Joe Thurbon wrote:
Quote:
Hi folks,
When JOG used to post here regularly he talked quite a bit about query
bias. It also came up recently on the TTM mailing list. It also gets a
vague nod on the wikipedia page on database normalisation.
Does the term have any formal, well defined or shared meaning?
I think I understand the intuition, that in some sense an 'unbiased'
data model minimises some sort of complexity metric aggregated across
some set of queries. (I think that 'some set' might actually be
replaced by 'all' for some people).
But complexity can mean lots of things:
How simple is the query to write?
How simple is the query to execute?
How simple is the query to understand?
What does it mean to the folk here?
It's only a curiosity to me, but I'd be interested to hear what people
think.
Cheers,
Joe |
Query bias is more a property of the data model or language than of a
design. Redundant, implicit or asymmetric language features or needless
complexity in the data model mean that when one chooses a particular
redundant, implicit, asymmetric or needless feature in a design, one
makes some queries easy to express and other queries difficult or
impossible to express.
Some languages or data models introduce all sorts of unecessary
structural elements like pointers, records, sets, arrays, parents, children.
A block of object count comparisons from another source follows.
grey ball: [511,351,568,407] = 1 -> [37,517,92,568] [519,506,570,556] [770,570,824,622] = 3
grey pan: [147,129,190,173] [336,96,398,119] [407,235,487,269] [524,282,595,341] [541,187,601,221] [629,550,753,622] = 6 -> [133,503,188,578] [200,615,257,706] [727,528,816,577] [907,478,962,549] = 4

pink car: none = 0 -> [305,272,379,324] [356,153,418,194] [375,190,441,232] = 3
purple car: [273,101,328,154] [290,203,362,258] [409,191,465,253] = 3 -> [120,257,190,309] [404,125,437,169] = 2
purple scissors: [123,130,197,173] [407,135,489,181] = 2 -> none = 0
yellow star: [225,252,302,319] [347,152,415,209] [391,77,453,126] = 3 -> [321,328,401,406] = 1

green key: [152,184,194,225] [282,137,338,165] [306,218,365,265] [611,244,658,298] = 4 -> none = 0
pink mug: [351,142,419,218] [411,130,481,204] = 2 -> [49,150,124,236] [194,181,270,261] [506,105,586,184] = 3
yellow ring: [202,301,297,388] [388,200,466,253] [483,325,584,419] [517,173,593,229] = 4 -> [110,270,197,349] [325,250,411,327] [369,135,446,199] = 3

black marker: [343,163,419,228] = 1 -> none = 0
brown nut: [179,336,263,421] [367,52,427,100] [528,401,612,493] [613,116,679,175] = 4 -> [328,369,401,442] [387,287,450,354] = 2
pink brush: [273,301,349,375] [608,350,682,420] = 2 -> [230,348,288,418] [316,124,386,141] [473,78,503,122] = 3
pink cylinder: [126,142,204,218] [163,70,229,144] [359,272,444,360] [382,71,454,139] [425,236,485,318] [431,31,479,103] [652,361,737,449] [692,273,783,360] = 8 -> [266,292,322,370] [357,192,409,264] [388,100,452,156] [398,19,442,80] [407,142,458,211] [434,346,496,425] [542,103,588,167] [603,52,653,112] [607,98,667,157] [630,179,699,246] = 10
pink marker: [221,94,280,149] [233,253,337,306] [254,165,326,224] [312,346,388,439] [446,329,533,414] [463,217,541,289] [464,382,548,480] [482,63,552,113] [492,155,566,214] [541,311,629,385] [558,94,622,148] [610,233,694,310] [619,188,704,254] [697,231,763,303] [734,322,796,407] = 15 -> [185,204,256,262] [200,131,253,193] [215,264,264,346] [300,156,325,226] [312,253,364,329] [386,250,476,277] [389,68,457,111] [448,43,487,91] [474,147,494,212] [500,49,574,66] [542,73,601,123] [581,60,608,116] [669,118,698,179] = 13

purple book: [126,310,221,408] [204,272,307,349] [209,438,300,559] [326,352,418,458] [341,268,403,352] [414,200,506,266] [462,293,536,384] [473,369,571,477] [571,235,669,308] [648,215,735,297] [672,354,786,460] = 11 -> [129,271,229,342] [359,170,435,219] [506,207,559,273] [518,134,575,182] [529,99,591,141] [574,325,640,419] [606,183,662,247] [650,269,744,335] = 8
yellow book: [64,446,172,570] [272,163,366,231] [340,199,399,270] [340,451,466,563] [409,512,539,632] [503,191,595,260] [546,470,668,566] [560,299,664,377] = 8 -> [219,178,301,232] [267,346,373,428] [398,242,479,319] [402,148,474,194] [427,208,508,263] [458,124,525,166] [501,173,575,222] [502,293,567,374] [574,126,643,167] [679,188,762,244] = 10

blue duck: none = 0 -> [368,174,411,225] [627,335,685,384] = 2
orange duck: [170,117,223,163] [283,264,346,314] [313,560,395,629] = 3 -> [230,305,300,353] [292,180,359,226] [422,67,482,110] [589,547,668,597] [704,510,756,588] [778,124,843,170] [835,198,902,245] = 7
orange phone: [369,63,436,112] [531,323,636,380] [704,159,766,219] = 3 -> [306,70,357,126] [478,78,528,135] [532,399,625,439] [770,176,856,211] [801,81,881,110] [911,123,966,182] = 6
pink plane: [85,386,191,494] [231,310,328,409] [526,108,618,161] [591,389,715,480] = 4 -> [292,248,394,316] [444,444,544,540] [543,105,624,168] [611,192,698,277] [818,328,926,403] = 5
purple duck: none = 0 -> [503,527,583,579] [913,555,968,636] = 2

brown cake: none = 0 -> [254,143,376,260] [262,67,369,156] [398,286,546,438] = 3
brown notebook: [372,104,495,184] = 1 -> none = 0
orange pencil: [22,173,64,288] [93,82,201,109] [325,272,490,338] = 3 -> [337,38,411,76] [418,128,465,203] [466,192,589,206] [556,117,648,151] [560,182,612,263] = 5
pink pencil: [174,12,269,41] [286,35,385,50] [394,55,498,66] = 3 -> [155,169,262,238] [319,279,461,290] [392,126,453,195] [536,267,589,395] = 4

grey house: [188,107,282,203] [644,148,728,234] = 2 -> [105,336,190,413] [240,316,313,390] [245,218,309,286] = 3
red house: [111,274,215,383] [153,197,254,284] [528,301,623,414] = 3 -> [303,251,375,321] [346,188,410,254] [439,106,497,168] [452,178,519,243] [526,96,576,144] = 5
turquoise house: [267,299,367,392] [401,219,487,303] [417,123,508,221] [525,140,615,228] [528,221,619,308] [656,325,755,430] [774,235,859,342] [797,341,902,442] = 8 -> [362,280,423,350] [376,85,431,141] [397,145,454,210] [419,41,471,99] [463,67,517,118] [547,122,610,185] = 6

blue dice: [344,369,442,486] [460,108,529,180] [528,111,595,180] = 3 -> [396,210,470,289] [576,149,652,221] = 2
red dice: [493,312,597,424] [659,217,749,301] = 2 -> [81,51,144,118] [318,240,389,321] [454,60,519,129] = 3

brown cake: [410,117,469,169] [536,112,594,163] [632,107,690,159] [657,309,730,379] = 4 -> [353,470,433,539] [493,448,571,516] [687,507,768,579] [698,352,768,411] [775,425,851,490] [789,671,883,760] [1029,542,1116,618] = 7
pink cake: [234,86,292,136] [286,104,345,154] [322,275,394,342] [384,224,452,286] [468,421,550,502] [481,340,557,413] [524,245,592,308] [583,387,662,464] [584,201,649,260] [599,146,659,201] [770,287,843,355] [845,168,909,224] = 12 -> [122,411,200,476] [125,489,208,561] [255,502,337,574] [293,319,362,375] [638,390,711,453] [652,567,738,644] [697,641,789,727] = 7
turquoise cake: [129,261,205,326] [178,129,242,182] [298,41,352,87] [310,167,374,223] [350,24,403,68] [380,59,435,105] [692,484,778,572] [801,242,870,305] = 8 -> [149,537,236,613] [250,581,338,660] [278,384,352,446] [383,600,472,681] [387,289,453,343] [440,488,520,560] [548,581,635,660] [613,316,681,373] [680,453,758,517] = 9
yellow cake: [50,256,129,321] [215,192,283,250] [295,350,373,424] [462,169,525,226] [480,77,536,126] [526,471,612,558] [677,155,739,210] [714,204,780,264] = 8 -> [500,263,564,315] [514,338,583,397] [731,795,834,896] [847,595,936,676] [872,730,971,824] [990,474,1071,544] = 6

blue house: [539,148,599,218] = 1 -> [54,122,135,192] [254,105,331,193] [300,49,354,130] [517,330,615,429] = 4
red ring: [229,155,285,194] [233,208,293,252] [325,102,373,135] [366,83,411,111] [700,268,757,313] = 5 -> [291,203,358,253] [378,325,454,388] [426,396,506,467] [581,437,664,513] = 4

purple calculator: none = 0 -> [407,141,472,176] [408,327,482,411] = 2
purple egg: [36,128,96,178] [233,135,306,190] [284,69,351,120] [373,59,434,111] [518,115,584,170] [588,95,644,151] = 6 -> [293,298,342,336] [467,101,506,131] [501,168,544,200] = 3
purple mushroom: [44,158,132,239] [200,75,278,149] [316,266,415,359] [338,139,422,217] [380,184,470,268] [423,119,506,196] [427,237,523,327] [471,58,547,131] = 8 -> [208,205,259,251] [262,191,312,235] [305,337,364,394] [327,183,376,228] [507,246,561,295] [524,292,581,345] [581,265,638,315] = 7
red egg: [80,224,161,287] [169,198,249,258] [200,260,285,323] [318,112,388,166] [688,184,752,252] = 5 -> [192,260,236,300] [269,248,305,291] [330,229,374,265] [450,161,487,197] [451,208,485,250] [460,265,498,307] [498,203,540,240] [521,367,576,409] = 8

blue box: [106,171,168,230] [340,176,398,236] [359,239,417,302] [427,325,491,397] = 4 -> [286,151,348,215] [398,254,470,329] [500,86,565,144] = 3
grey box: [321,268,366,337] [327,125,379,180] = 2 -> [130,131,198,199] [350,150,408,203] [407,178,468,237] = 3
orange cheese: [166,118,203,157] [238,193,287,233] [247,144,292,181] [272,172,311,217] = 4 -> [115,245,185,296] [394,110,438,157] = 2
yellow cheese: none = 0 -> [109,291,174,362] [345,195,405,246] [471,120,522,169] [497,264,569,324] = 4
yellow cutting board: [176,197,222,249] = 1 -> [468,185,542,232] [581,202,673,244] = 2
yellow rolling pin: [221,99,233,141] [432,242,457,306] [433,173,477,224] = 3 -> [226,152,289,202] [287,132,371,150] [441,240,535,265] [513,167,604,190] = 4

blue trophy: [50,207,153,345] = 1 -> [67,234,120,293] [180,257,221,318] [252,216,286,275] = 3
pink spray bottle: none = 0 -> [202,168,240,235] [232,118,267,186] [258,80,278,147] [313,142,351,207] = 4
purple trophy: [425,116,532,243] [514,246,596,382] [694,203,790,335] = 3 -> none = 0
As an example, if orders have an array of child order items, there may
be no way to access order items without going through orders. A query to
determine the most expensive order item in the database becomes
relatively difficult to express. (Note: the problem statement involves
only order items not orders.)
In some cases, the bias can relate to performance. As a general rule,
when one changes the physical layout of the data, one makes some queries
faster and some queries slower. That can be quite intentional and
desired. If the logical formalism (language) has redundancies that
affect performance, too often naive developers will choose the "fastest"
option for the first problem they have to solve without any regard for
future needs.
In the above orders/order items example, making order items a child
array of order might cluster order items with orders. While this will
make it extremely fast to access an order's order items once one has
navigated to the order, scanning all orders will be slowed--possibly by
a wide margin.